Parlak kabiliyetlerin görmezden gelinip küllendiği, gizli dehaların yokluğa mahkûm edilip küçümsendiği yerlere Hüdâyi ışığı yetişiyor. Bu okulda akıllara aydınlık, gönüllere huzur meltemi esiyor.
Onurlu delikanlılar, nazenin kızlar; yüce Kitab’ın nezaketine yakışır ortamlarda, Peygamber tebessümünü hatırlatır üslûplarla, Hüdâyi okulunda Kur’ân’ın ışık saçan sayfalarıyla buluşuyor. 
Gençler, bu okulda; Vahyin sonsuz sırlarıyla tanışıyorlar. Hüdâyi okulunda yetiştirilen ışıktan güller, Balkanlar’dan Kafkasya’ya, Afrika’dan Asya’ya, hatta Amerika’ya kadar yetim coğrafyaların sahipsiz gençlerini de Kur’ân’ın nurlu yoluna çekiyor. Hüdayi okulu, gençlerimizi, bilimin altın ışığına çağırıyor. 
Bu okulun hizmet deryası, her gün yeni dillerle yeni gönüllere giriyor. Yeni gönüldaşlarla hizmet halkası yeni kıyılara varıyor, yepyeni gönüllerde çiçekler açtırıyor. 
Samimi ve ihlâslı bir adanışın ete kemiğe büründüğü, insan diye göründüğü yerdir Hüdayi okulu.

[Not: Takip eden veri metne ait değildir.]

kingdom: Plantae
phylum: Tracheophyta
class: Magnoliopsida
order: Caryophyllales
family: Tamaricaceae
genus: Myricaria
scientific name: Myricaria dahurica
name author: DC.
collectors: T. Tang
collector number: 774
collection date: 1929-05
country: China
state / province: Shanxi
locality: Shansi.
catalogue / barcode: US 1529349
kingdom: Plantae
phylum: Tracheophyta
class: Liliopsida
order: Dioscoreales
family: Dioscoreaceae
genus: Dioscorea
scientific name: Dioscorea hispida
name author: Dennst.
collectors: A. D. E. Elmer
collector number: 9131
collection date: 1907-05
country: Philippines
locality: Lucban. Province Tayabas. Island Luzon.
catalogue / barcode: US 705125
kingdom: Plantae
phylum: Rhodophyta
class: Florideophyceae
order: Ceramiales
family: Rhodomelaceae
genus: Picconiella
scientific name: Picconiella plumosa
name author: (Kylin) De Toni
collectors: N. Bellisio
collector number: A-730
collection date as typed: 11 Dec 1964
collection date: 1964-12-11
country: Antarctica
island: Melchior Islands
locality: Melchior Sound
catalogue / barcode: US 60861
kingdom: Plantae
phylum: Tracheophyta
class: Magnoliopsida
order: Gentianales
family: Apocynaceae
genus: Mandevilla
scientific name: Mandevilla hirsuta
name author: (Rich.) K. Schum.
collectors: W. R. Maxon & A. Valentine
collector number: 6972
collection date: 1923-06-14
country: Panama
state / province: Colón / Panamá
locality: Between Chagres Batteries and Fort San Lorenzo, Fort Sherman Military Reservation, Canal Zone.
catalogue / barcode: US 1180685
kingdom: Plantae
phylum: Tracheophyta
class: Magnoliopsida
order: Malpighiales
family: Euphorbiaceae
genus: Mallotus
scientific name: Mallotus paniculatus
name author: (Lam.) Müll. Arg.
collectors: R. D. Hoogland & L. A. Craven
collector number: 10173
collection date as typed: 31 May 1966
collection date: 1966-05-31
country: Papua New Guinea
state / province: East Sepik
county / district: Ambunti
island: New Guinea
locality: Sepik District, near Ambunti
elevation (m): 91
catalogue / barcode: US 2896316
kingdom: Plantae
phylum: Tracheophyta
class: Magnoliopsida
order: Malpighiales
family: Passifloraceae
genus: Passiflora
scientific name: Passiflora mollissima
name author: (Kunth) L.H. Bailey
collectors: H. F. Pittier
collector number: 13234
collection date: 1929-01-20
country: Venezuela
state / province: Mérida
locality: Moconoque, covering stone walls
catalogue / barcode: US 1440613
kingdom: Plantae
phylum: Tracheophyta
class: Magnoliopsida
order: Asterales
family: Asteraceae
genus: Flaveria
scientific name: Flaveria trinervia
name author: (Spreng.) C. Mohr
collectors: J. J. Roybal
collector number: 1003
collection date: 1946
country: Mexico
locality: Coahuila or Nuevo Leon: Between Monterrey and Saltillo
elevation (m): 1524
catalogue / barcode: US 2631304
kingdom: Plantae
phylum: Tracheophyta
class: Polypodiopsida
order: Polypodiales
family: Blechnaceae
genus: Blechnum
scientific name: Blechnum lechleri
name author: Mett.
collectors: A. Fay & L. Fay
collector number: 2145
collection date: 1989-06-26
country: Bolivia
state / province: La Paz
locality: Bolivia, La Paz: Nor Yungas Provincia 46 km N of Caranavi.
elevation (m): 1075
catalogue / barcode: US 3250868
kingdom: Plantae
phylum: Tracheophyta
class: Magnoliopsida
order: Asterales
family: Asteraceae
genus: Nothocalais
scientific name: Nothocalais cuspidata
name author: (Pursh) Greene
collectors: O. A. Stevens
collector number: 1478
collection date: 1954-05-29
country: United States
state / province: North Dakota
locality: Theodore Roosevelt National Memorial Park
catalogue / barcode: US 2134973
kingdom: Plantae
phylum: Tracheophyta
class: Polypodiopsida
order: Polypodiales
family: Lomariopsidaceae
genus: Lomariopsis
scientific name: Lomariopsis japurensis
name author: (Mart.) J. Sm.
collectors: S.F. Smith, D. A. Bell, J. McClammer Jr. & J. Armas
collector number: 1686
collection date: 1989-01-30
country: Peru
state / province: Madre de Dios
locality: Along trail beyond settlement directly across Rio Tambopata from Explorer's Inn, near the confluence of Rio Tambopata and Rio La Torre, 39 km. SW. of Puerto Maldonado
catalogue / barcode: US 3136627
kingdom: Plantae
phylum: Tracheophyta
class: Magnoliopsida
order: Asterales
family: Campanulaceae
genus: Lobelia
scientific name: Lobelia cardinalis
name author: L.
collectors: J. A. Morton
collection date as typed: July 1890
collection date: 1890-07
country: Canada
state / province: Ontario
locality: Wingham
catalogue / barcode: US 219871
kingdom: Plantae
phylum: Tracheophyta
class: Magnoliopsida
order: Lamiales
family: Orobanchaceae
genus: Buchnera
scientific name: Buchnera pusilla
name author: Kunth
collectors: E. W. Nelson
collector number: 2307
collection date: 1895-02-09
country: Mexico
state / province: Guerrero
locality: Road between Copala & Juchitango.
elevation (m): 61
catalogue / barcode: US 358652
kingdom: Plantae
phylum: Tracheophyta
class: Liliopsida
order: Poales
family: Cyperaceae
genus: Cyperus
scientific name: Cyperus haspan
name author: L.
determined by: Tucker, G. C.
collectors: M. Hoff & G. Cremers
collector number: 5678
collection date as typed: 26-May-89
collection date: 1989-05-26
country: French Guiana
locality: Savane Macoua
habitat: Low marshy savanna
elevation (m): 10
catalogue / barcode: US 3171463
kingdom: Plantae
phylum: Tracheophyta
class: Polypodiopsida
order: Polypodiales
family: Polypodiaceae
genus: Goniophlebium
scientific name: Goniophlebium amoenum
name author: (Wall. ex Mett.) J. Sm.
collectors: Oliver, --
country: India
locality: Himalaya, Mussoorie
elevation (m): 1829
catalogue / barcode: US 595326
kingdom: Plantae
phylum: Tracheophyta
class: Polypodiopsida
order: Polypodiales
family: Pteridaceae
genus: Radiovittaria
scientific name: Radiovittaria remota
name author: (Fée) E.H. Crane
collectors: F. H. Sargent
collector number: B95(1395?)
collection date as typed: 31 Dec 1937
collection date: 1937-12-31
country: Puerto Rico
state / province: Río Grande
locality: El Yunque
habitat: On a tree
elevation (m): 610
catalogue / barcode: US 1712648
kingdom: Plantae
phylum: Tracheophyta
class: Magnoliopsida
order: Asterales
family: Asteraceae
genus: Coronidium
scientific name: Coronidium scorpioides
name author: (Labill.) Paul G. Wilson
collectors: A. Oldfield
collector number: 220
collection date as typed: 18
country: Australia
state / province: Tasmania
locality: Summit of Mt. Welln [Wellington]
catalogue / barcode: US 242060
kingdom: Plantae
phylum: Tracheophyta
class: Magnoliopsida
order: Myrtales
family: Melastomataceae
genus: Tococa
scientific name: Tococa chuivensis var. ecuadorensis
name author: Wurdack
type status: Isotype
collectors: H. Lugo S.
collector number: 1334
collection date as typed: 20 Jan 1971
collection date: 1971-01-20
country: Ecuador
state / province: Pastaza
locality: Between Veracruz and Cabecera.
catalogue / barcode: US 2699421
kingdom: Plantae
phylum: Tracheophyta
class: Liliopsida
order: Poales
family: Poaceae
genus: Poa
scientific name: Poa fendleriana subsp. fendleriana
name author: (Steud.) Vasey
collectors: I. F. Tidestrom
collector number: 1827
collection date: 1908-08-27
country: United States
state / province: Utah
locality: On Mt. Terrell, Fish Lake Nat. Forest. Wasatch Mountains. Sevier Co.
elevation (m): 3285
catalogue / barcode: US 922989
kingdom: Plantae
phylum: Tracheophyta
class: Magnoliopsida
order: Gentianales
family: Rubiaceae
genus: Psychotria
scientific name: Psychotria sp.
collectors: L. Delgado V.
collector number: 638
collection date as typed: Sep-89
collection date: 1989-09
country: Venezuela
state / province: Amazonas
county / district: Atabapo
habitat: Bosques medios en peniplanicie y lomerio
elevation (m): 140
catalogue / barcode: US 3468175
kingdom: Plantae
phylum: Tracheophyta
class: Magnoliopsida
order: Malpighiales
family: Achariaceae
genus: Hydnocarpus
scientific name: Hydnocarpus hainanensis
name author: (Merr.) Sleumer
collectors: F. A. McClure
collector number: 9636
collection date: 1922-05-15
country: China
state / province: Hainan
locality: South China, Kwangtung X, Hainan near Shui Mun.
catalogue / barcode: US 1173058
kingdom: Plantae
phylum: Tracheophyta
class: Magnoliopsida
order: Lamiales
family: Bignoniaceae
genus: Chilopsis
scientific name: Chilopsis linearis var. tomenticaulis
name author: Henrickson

Rahmet Peygamberi’nin cansızları bile sarıp sarmalayan şefkatinin, canları sonsuzluk namzedi eyleyen merhametinin ufuklarından süzüle süzüle yağmurlaşıp rahmet olarak tadıldığı vakıflardan biridir Hüdayi okulu.
Semanın sonsuz ufuklarından merhamet görmek umuduyla yerdekilere merhamet etmek için, hiç yoktan var edilip insan olma lutfuna bin teşekkür sunmak için; hizmeti nimet bilerek, Allah için vermeyi eşsiz bir fırsat bilerek hayır yarışlarının yapıldığı, sevgi pınarlarının taştığı, şefkat kanatlarının açıldığı yerdir bu okul.
İyilik ve güzellik adına elinde avucunda ne varsa, ondan mahrumlara, yoksullara bir teşekkür tavrıyla ikram ederek Hakk’ın rızasının arandığı yerdir bu okul.
Bu okulun kurucuları; erdemi paylaşımda bulan gönül erleridir. Tebrikler onlara… bin tebrik, yüz bin tebrik azdır bu diğergam bülbüllere.
Boynu bükük, dili suskun bir çiçeği; hocasına hediye ederek, aziz olmanın yollarında Hüdâ’ya giden kapılara varan erdemliler hatırına, burada; boynu bükükler, madde ve mana yoksulu suskunlar, bir köşede unutulmuşlar, kimseden bir tebessüm görmemiş kimsesizler, el üstünde tutulur. 
Bu okulda; kanadı kırık bir kuş gibi gönlü yaralı muhtaçlar, nezaketle karşılanır. Onların muhtaçlıkları, Hakk’ın bahşettiği bir hizmet fırsatı ve minnet vesilesi bilinir.
Bu okula almak için gelen muhterem acizler de, vermek için koşan merhamet erleri de azizdir. 
Bu okulun kapısına gelenler, izzetle girerler; gidenler izzetle giderler.
Buraya gönül verenler, fani dünyanın gelgeç sevdalarına asla aldanmazlar. Fani hayatlarından sonra da mazi olmazlar. İlâhî rahmette ebedîleşir, Ukba âleminde kendilerine sunulan sayılmaz nimetin sofrasında huzur bulurlar.
Yolunu bu okula çıkarıp, yüzünü bu okulun kapısına sürenlerin avuçlarına kimsesizlerin duası rahmet olup yağar ve umut olup taşar:
Bu okuldan feyz alıp bedelsizce alın terini paylaşanlar, ömürlerinde fakirlik görmesinler. İmanlarını kurtarmadıkça ölmesinler. Öleceklerini bilsinler ve haber versinler.